AUFGABEN:
[a] Beantworten Sie zum Beschluss des Obersten Gerichtshofs folgende Fragen:
(i) Wer führte in diesem Verfahren den Vorsitz?
(ii) Von welchem Tag stammt der Beschluss des Arbeits‑ und Sozialgerichts Wien?
(iii) Welches Rechtsgebiet wird angegeben?
[b] Schreiben Sie aus dem Beschluss des Obersten Gerichtshofs den Abschnitt wortgetreu ab, beginnend bei „European Case Law“ und endend bei „Partei wird zurückgewiesen.“.

TEXTGRUNDLAGE:

OGH 9ObA56/21g

OGH9ObA56/21g27.5.2021

Der Oberste Gerichtshof hat als Revisionsrekursgericht in Arbeits‑ und Sozialrechtssachen durch den Senatspräsidenten des Obersten Gerichtshofs Dr. Hopf als Vorsitzenden und die Hofrätinnen des Obersten Gerichtshofs Dr. Fichtenau und Hon.‑Prof. Dr. Dehn in der Rechtssache der klagenden Partei * O*, vertreten durch Dr. Sebastian Lenz, Rechtsanwalt in Wien, gegen die beklagte Partei O*, wegen Feststellung eines aufrechten Dienstverhältnisses, in eventu Kündigungsanfechtung, über den Revisionsrekurs der klagenden Partei gegen den Beschluss des Oberlandesgerichts Wien als Rekursgericht in Arbeits‑ und Sozialrechtssachen vom 29. März 2021, GZ 7 Ra 52/19x‑33, mit dem dem Rekurs der klagenden Partei gegen den Beschluss des Arbeits‑ und Sozialgerichts Wien vom 22. Mai 2019, GZ 8 Cga 153/17b‑17, nicht Folge gegeben wurde, in nichtöffentlicher Sitzung den

Beschluss

gefasst:

European Case Law Identifier: ECLI:AT:OGH0002:2021:E132094

Rechtsgebiet: Zivilrecht

 

Spruch:

Der Revisionsrekurs der klagenden Partei wird zurückgewiesen.

DATENINHALT:

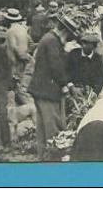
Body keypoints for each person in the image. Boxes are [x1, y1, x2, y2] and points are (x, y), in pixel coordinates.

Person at [27, 14, 79, 159]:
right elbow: (56, 67)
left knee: (42, 127)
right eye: (68, 35)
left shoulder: (49, 39)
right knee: (52, 127)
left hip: (41, 90)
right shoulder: (52, 42)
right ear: (64, 32)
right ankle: (53, 158)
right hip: (48, 91)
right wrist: (67, 84)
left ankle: (44, 157)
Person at [4, 8, 33, 105]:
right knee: (20, 84)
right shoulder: (23, 29)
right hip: (23, 60)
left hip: (14, 61)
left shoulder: (10, 31)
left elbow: (13, 46)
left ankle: (22, 106)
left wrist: (19, 54)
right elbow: (30, 43)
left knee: (14, 86)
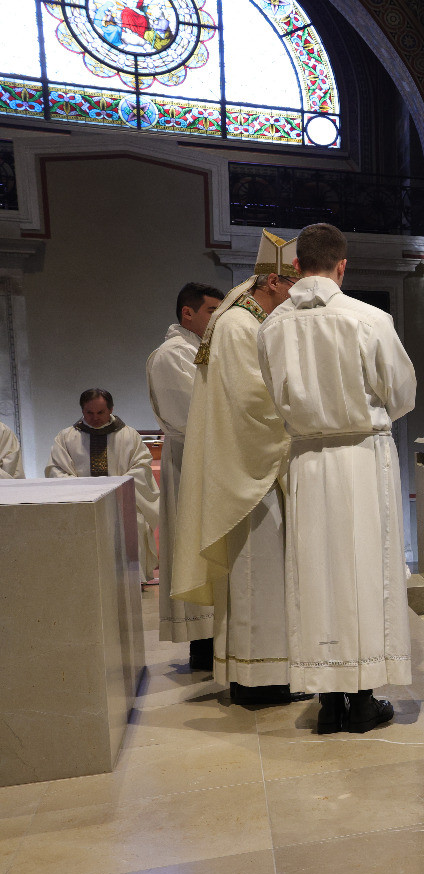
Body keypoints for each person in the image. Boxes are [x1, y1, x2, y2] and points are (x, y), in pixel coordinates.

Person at [257, 222, 415, 734]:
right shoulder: (367, 319)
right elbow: (402, 394)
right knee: (364, 572)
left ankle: (327, 700)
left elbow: (272, 392)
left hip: (306, 459)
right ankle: (363, 699)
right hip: (361, 458)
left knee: (317, 574)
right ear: (342, 266)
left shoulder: (272, 325)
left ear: (296, 265)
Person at [170, 231, 300, 705]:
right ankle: (259, 681)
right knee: (257, 576)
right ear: (271, 281)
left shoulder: (242, 319)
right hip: (252, 474)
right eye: (291, 286)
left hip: (252, 468)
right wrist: (299, 420)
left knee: (262, 577)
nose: (295, 297)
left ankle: (262, 674)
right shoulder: (242, 326)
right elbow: (252, 401)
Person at [146, 281, 223, 662]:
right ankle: (203, 646)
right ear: (187, 313)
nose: (218, 318)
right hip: (191, 461)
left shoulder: (199, 350)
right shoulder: (173, 355)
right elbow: (198, 413)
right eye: (212, 310)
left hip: (210, 461)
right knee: (195, 550)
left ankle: (214, 640)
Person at [48, 388, 160, 579]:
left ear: (111, 409)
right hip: (82, 505)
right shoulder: (66, 438)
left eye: (100, 412)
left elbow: (142, 466)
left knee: (135, 526)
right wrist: (85, 490)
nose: (95, 418)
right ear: (82, 411)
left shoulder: (129, 436)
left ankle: (132, 583)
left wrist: (116, 486)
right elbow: (56, 470)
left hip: (122, 503)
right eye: (89, 413)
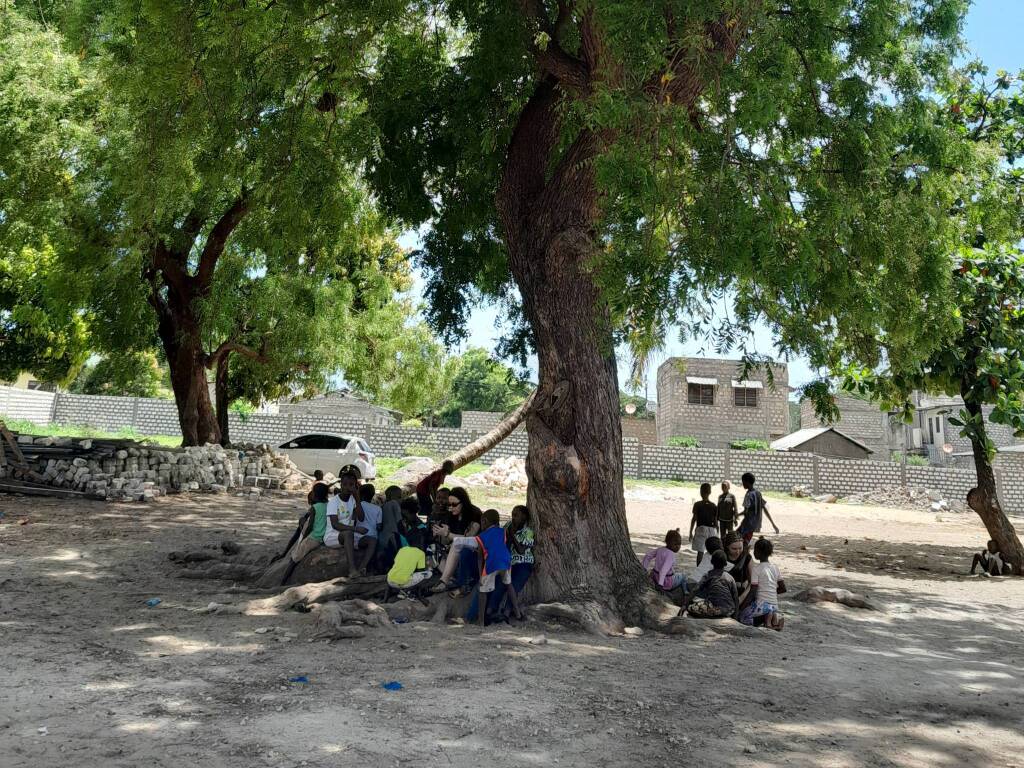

LÖSUNGEN:
[a]
(i) Senatspräsident Dr. Hopf
(ii) vom 22. Mai 2019
(iii) Zivilrecht

[b]
European Case Law Identifier: ECLI:AT:OGH0002:2021:E132094

Rechtsgebiet: Zivilrecht

 

Spruch:

Der Revisionsrekurs der klagenden Partei wird zurückgewiesen.